Adapted from the Spiritual Exercises  by Katherine Dyckman, Mary Garvin, and Elizabeth Liebert in The Spiritual Exercises Reclaimed
This is referred to as the Ignatian Presupposition. I simply think of it as a form of charity, and the lesson to be learned is quite clear. But what strikes me most is that this was written more than 450 years ago, meaning that similar controversies have been an issue for a VERY long time - begging the question, “Why?” With all of our worldly advancements, why can’t we conquer this societal flaw? The short answer is that we simply don’t want to. As is the case in most areas of our lives, change is hard. This is especially true when a particular way of thinking has become a part of our identity.
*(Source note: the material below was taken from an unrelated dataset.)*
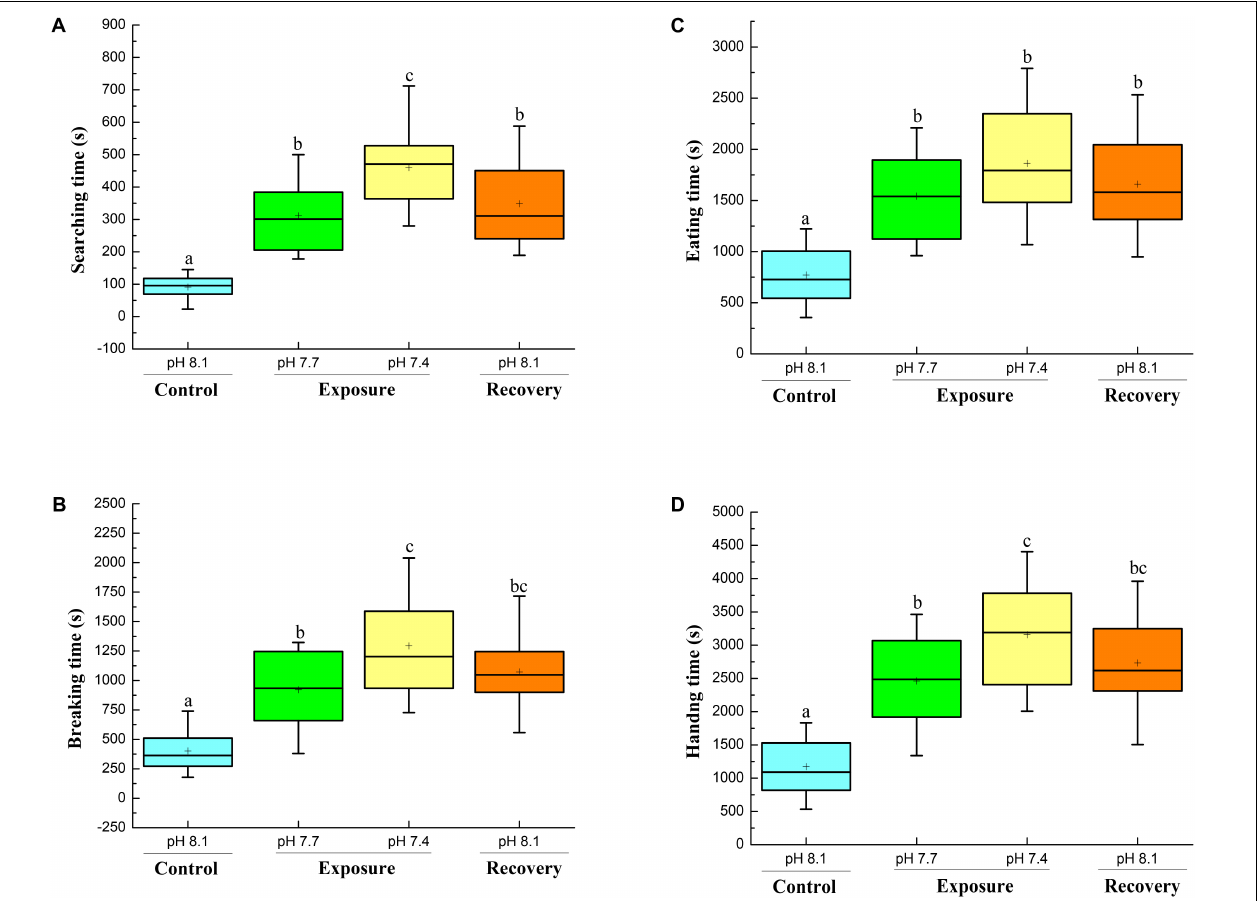
FIGURE 5 | Foraging behavior of C. pagurus at different pH conditions: Searching time (A) , Breaking time (B) , Eating time (C) , and Handling time (D) of C. pagurus at different pH conditions following four successive treatments. Values are means ± SE. Different letters indicate significant differences compared to initial control pH conditions ( P <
A similar character flaw exists in business around a concept called sunk cost fallacy where a previous large investment is allowed to substantially influence future decision-making lest the previous investment might be squandered. The idea that the investment will be lost is not accurate. The investment has already been made and cannot be recaptured regardless of what future decisions are ultimately made. This is a hard concept to rectify intellectually and often emotionally, but failure to act with some level of indifference toward a previous investment often prevents organizations from making the correct choices in a dynamic marketplace. Put differently, organizations (and people) are willing to tether their future to the past in part because they don’t want to be proven wrong about previous choices.
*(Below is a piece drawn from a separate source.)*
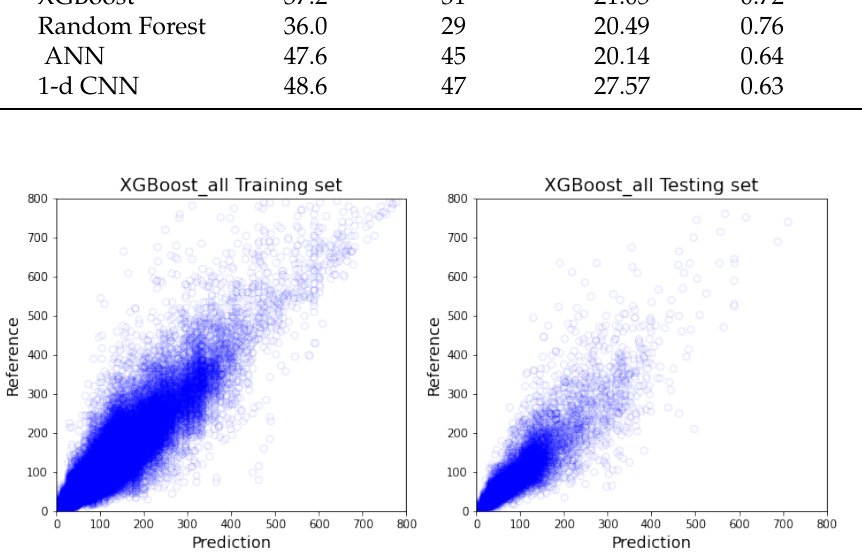
Figure 5. All-inclusive model with XGBoost (The visualization of training and testing data for all-inclusive model with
It’s important to recognize that being indifferent toward closely held memories, decisions, and values doesn’t diminish them. Indeed, it makes them more valuable as you can see them through a much richer lens. You are able to recognize with gratitude how they have helped shape you within the changing context of our world, and to better adapt - dare I say change - to more boldly face tomorrow’s challenges. This isn’t abandonment of the past, but rather an acknowledgement that your full story hasn’t been written yet.
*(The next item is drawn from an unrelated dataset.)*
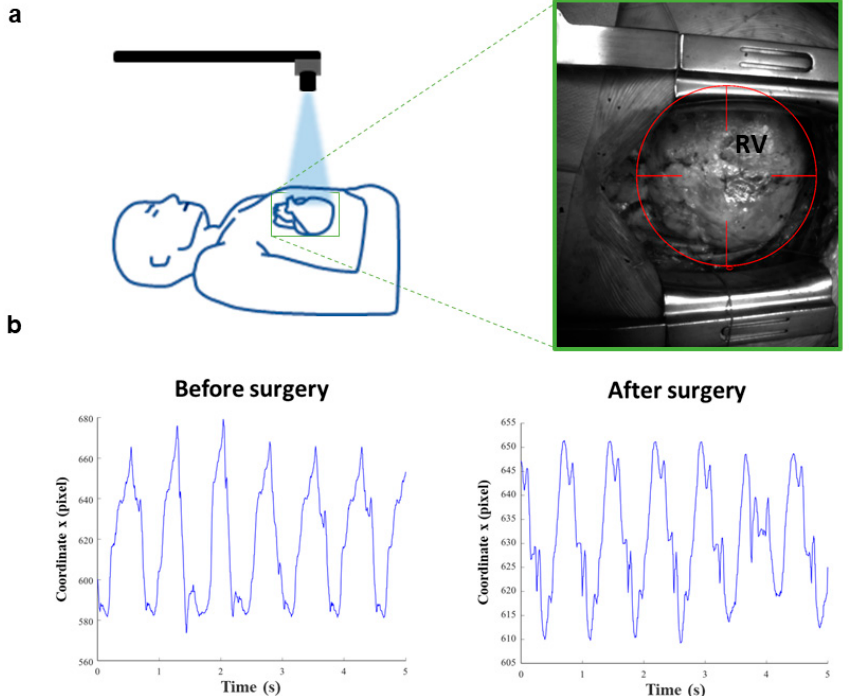
Figure 1. Vi.Ki.E. workflow and coordinates of a representative ToF patient. ( a ) Schematic represen- tation of the Vi.Ki.E. surgical setup (left). The green square surrounding the heart is magnified in the right panel displaying the virtual marker position on the right ventricle (RV) epicardium. ( b ) The x coordinates extracted from a 5 s video recording before and after surgery phases.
This brings me back to the current issues playing out within schools, and in a particular way within Catholic schools which have a deep and necessary rootedness in the Church and in their local communities that cannot be ignored. These schools attract certain kinds of people as teachers and leaders whose desire it is to form young men and women of competence, conscience and compassionate commitment. Parents share that same desire for their children. Alumni and benefactors too. Yet somehow, when confronted with difficult situations, we fail to recognize that we’re on the same team with the same goal. Rather than seeking to “put a good interpretation on a statement (or action)” of a school leader, Board member, teacher, coach, OR parent, we immediately demonize, thus reducing the other to enemy rather than collaborator in mission.
Charity and indifference matter. I previously wrote about the need for listening with an open mind, an open heart, and an open will. Even the most polarizing experiences are opportunities for learning, but only if we allow the spirit to move within us, and we are willing to give each other the benefit of the doubt.
So give a neighbor a break today. Really. Give a neighbor a break.